Ia tidak menampik bahwa kebijakan tersebut bertujuan memberikan kesejahteraan bagi perempuan, namun efek jangka panjangnya juga perlu dipertimbangkan secara matang.


“Tujuannya baik, tapi banyak pilihan lain yang lebih strategis dan membawa dampak perbaikan jangka panjang,” lanjut perempuan yang masuk dalam 25 pengusaha muda terbaik Asia itu.


Sebaiknya, lanjut dia, jika RUU KIA bertujuan untuk membantu para ibu maka yang perlu diutamakan salah satunya konsep kerja yang fleksibel namun tetap dalam konteks menyelesaikan pekerjaan (target kinerja).
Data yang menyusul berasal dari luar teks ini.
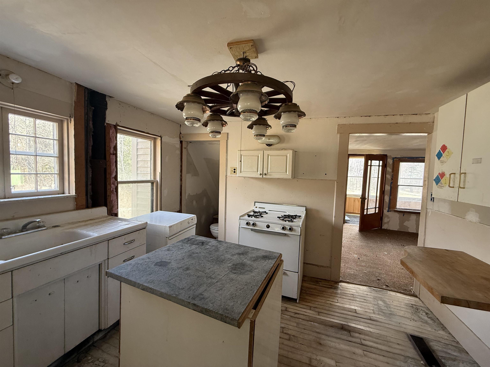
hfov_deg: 102.1
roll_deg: -1.4
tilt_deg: -3.2
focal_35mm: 14
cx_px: 245
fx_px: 198
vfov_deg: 85.7
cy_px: 184
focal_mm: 2.22
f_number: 2.2
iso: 160
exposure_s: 1/99
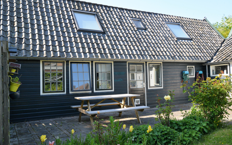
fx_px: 209
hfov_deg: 58.1
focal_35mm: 33
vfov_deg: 38.3
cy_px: 74
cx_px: 116
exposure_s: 1/500
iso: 1600
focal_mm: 32
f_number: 11
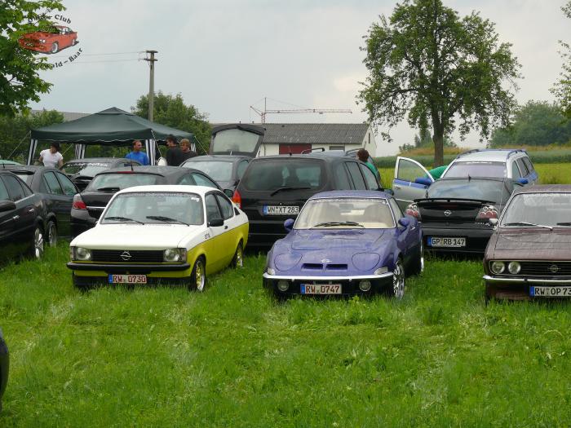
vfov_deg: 12.7
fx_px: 1930
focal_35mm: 117
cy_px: 214
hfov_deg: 16.8
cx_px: 286
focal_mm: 24.8
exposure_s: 1/200
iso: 100
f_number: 5
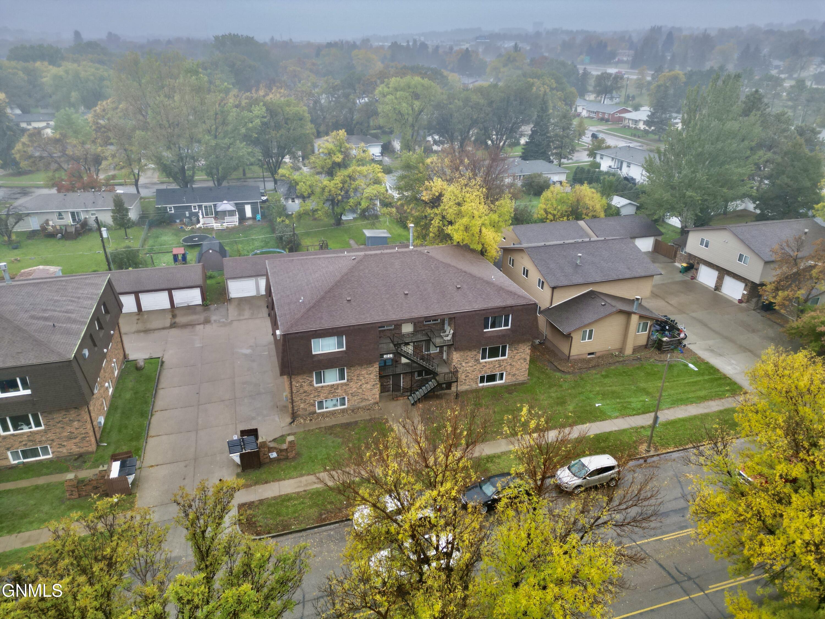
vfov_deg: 56.8
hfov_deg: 71.6
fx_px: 572
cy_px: 310
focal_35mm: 24
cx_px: 412
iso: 110
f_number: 1.7
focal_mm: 6.72
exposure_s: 1/240
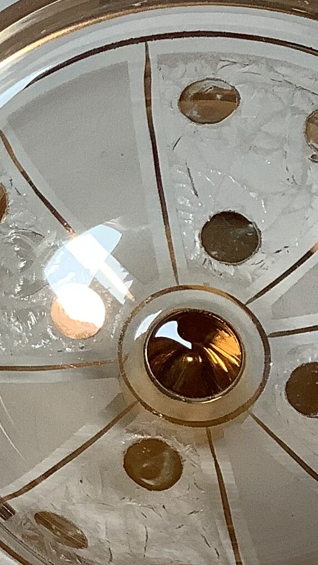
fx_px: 1620
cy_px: 234
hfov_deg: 10.5
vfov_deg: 19.8
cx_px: -257
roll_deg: -0.1
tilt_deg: -23.4
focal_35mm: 108
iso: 50
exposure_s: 1/50
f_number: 2.4
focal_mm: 3.3
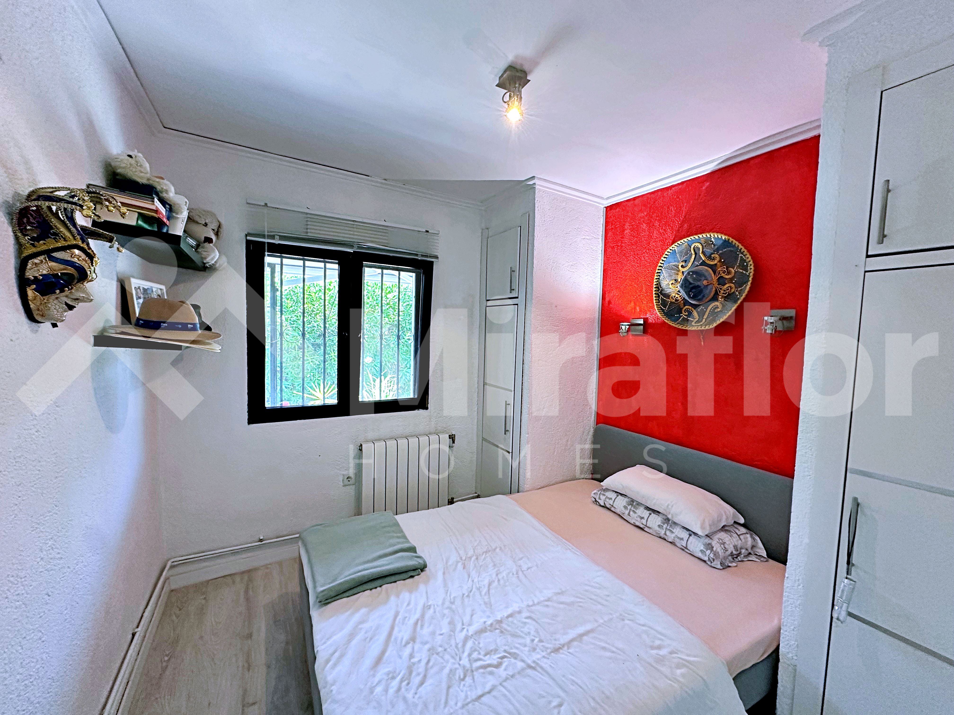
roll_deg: -1.8
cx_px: 477
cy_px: 358
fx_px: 386
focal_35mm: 14
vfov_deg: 85.7
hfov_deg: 102.1
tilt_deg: -4.7
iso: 250
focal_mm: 2.22
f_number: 2.2
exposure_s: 1/99
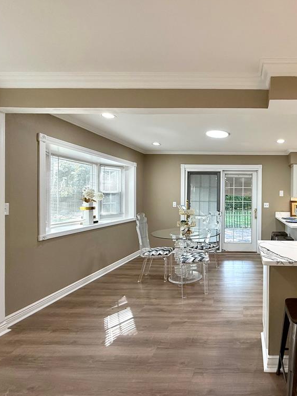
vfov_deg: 84.7
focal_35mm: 19
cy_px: 198
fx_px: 217
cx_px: 245
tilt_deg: -0.3
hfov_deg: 61.9
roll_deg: -0.7
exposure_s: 1/120
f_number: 2.2
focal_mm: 2.22
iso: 160
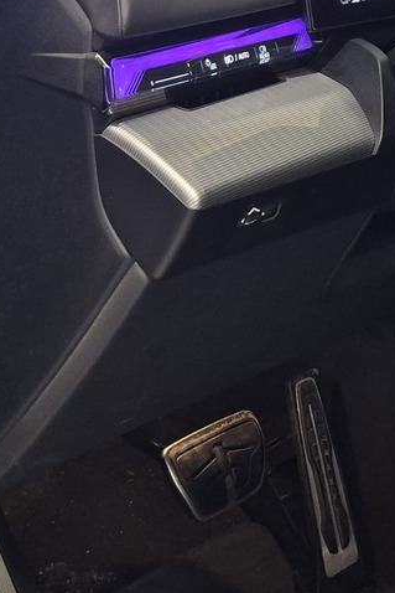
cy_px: -149
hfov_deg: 15.0
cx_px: 698
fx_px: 1316
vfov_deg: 22.9
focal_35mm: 80
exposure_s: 1/100
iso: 320
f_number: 1.8
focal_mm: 5.4
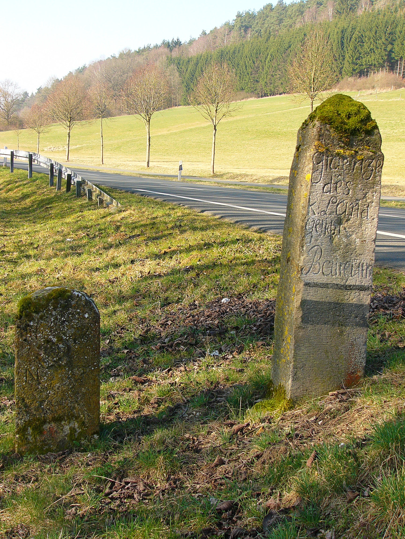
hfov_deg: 26.1
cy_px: 270
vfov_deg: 34.3
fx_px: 874
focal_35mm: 56
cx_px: 202
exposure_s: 1/125
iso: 50
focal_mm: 9.3
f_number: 4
“Kalau membantu perempuan, yang sebaiknya diutamakan, di antaranya, pertama, Flexible working arrangement. Kedua, UU ruang laktasi di kantor agar dipantau pelaksanaannya. UU-nya sudah ada, tapi banyak perusahaan yang tidak menjalankan. Ketiga, Transportasi publik aman dan bebas macet,” imbuh Iim.
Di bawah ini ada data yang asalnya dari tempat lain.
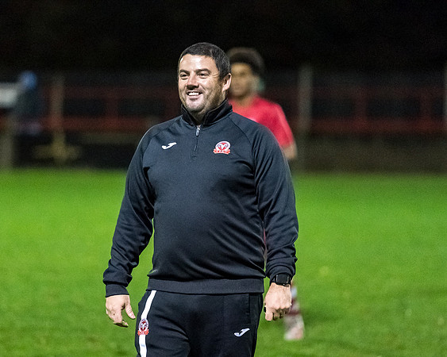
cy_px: 178
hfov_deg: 5.8
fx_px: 4423
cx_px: 196
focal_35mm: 334
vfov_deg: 4.6
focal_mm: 198
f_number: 2.8
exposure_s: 1/1000
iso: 6400
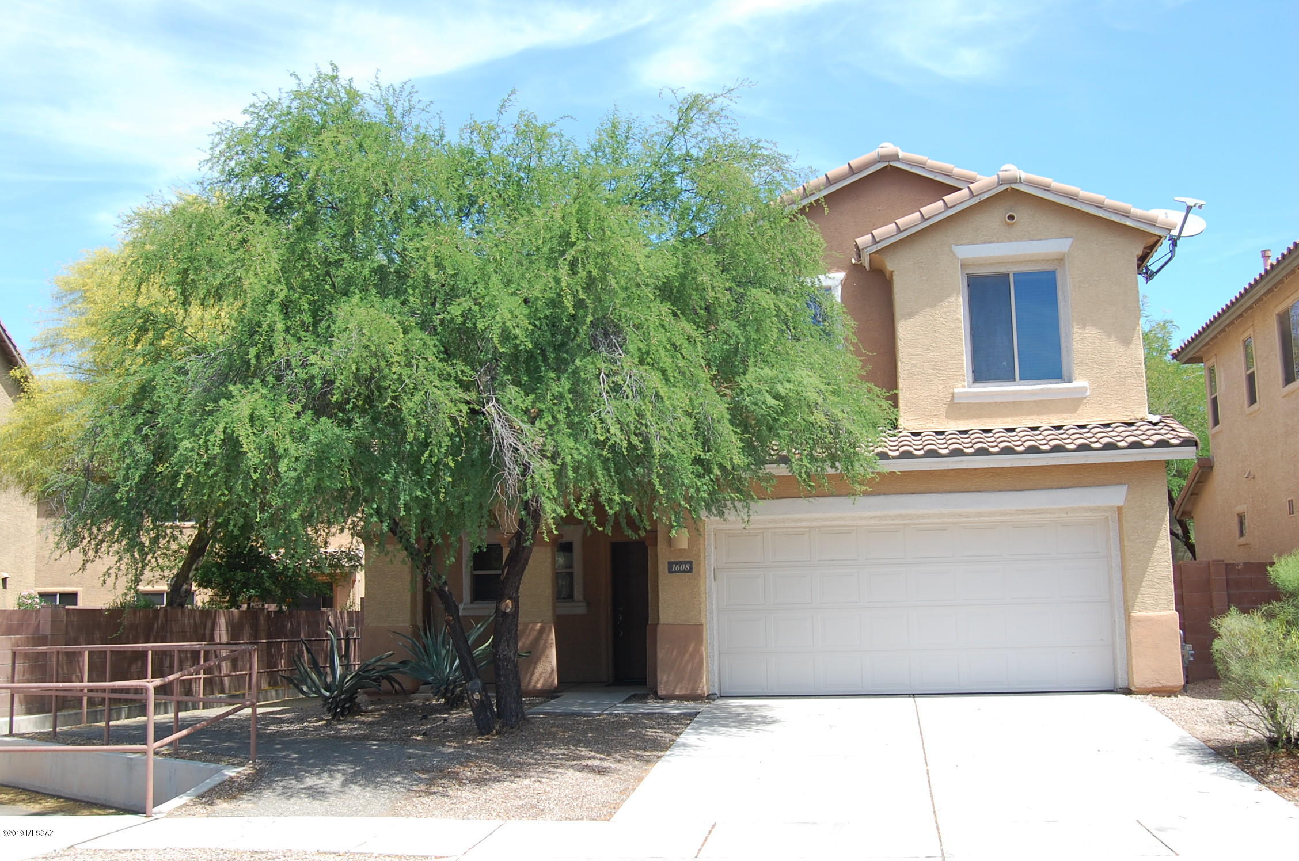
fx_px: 1297
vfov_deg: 36.7
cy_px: 430
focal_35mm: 36
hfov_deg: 53.2
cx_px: 650
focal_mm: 24
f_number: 7.1
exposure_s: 1/200
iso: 200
Di samping itu, Iim juga mengapresiasi kebijakan pada Pasal 5 ayat (2) huruf a yang berbunyi suami berhak mendapatkan hak cuti pendampingan melahirkan paling lama 40 (empat puluh) hari. Baginya, itu merupakan langkah awal yang patut diacungi jempol.


“Bagi saya kebijakan cuti 40 hari untuk ayah itu udah bagus banget. Untuk terobosan pertama, itu bagus, perlu diapresiasi,” ucap dia.


Sebelumnya, kebijakan pemberian cuti melahirkan bagi pekerja laki-laki diatur dalam Undang-undang Nomor 13 Tahun 2003 tentang Ketenagakerjaan Pasal 93 ayat (4) huruf e diatur bahwa pekerja laki-laki di Indonesia memperoleh hak cuti mendampingi istri melahirkan hanya selama 2 (dua) hari.


Hal itulah yang menurutnya membuat kebijakan dalam RUU KIA Pasal 5 ayat (2) huruf a lebih istimewa. “Orang sebelumnya cuti cuma 2-3 hari aja kan. Ya, jelas ini terobosan bagus,” jelas Iim.


Seperti diketahui, perubahan aturan cuti melahirkan tersebut tampaknya masih menuai pro dan kontra. Sebab, pasal yang terkait hak cuti melahirkan itu terindikasi akan memiliki singgungan dengan aturan-aturan yang telah ada. 


Penetapan masa cuti melahirkan sebelumnya diatur pada Undang Undang Nomor 13 Tahun 2003 tentang Ketenagakerjaan dengan durasi waktu sebatas tiga bulan saja. Lewat RUU KIA, cuti hamil berubah menjadi 6 bulan dan masa waktu istirahat 1,5 bulan untuk ibu bekerja yang mengalami keguguran. 


RUU KIA juga mengatur penetapan upah bagi ibu yang sedang cuti melahirkan. Untuk 3 bulan pertama masa cuti, ibu bekerja mendapat gaji penuh dan mulai bulan keempat upah dibayarkan sebanyak 70 persen.